“Reversing the Process” (Puck, December 10, 1890)


“Reversing the Process” (Puck, December 10, 1890)
by Frederick Burr Opper (1857-1937)
10.25 x 15 in., ink on paper
Coppola Collection

Frederick Burr Opper is perhaps my favorite of the first generation of cartoonists. I like his loose style, and the obviousness of his ink strokes, and the way he depicts the common people of the day.

Here, two veteran actors meet on the street in New York. The cartoon features some great little details about theatre advertising behind the two actors.

Stormer states: “Hello, Coleday, shake hands, old boy; this is a surprise. I heard that your company was stranded in some town out West. How did you get back?”

To which Coleday replies: “Easy enough. I joined another company that was going East; and now I am stranded in New York.”

Opper was the son of Austrian immigrants. At the age of fourteen, he began drawing cartoons for the Madison, Ohio Gazette. In 1877, at the age of 20, he accepted a position as staff artist with a magazine called Wild Oats. He spent several years at Wild Oats and also did freelance work with several other magazines and newspapers. Opper spent eighteen years working for Puck magazine, before being hired by Hearst, in 1899, to draw cartoon strips as a staff member of theNew York Evening Journal.

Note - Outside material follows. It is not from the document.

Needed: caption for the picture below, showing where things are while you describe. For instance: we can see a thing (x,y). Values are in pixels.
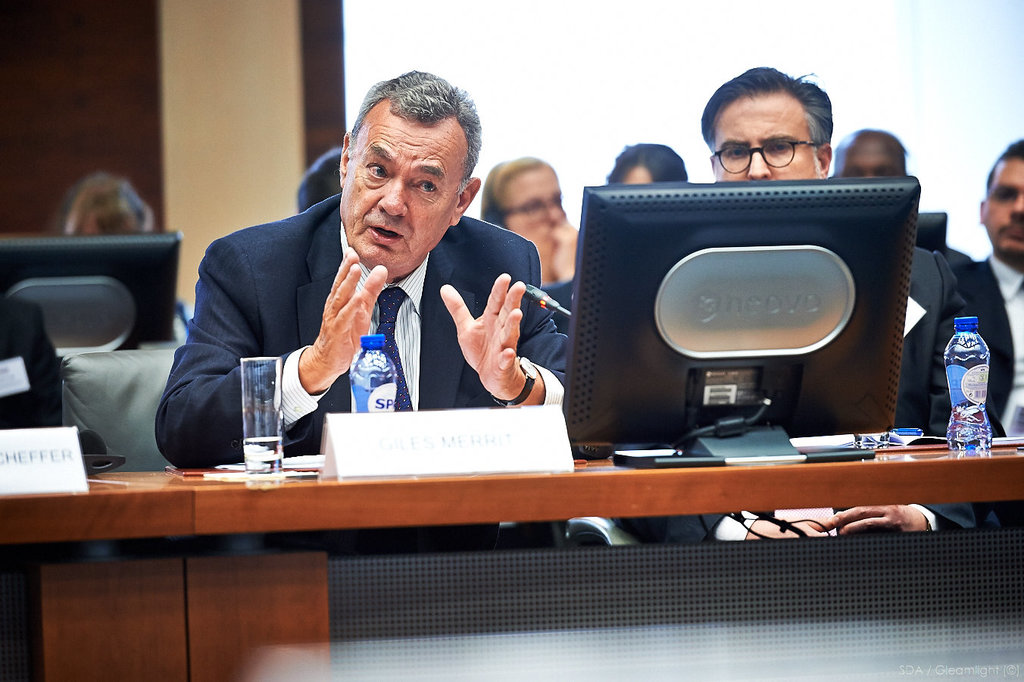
In this picture we can see a group of people (435,264) sitting and there is a man (400,310) in the blazer (324,296). He is explaining something. In front of the man (366,262), there is a table (269,501) and on the table (605,499) there is a monitor (658,417), nameplates (440,415), glass (261,419), bottles (390,411) and other things (829,436). Behind the people (323,247), there is a wall (196,108).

Frederick Burr Opper was one of the United States’ leading cartoonists in the late 1800s and the early 1900s. He created memorable cartoon characters including “Alphonse and Gaston,” (1902) and “Maud, the Kicking Mule” (1904). “Happy Hooligan” (1900) was his best-known cartoon series. Opper continued to draw until 1932, age 72, when vision problems forced him to retire.